In the first part of the novel the journey from point A to point B goes mostly without a hitch: Alyx learns about each of tourists and reaches some understanding of the foreign world in which she has been plunged. But then they discover that point B has been abandoned, and they must trek into the mountains to find some other way to escape: and unfortunately, “Paradise was not well mapped” (p 44).
At the time of publication Picnic on Paradise was and continues to be a radical vision. Alyx, although 26, is an “middle-aged” in her original time who has seen and suffered more than anyone can in Russ’ future. Her body is prematurely old and in no way adheres to western conceptions of beauty. Those around her are shocked and deeply suspicious of her abilities. But Alyx possesses an incredible drive to survive – the antithesis of the 1960s clichéd pulp woman in distress.
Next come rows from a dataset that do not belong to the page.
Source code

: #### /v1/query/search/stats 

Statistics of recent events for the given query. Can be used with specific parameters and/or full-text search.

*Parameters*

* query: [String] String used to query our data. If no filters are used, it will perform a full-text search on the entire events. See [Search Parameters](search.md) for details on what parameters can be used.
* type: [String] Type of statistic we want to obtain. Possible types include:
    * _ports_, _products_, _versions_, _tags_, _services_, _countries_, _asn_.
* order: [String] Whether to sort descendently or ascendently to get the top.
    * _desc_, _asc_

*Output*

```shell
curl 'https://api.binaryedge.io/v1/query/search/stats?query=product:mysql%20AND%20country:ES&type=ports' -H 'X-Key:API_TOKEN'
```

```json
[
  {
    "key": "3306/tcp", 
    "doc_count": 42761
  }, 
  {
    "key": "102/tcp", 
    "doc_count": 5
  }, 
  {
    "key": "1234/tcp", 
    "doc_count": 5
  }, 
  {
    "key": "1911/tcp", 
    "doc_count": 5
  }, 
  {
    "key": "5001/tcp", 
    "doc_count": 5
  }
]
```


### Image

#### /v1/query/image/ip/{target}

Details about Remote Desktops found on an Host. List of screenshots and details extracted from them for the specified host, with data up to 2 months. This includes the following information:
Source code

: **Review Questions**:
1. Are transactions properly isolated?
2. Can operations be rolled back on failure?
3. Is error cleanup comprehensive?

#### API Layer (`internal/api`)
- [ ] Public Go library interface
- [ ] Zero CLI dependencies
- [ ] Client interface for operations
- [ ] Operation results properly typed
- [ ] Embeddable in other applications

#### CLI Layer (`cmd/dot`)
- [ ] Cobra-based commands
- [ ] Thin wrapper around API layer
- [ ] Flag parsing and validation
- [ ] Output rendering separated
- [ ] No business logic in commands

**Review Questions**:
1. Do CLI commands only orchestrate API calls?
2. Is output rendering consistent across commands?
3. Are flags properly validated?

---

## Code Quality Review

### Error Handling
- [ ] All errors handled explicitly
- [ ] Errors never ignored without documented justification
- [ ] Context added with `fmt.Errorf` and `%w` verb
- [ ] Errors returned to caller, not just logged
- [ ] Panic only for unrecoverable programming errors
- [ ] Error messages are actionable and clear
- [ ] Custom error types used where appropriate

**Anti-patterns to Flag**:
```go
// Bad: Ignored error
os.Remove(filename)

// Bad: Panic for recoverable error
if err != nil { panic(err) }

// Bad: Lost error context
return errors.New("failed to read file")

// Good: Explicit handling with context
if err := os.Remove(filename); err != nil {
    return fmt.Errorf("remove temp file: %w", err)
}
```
An outsider inserted into a varied cast is one of Russ’s favorite techniques: it is most adeptly used in We Who Are About To…. Despite their unappealing angst and frustration with Alyx, we come to feel for them as Alyx molds them into a group able to survive the planet. Their initial childlike perspectives on the world are perfectly embodied by the following passage:
“I ran away from home,” said Iris, “at the age of fifteen and joined a Youth Core. Almost everyone has Youth Cores, although mine wasn’t a delinquent Youth Core and some people will tell you that doesn’t count. But let me tell you, it changed my life. It’s better than hypnotic psychotherapy. They call it a Core because it forms the core of your adolescent rebellion, don’t you see, and I would have been nobody without it, absolutely nobody, it changed my whole life and my values. Did you ever run away from home?”
Yes, said Alyx. “I starved” (p 31).
Picnic on Paradise is a dense, well-written, and moving adventure. The appealing polemic is neatly integrated into the plot and Russ dismembers some of the more pernicious clichés in SF. Russ continues to impress me. Pick up a copy.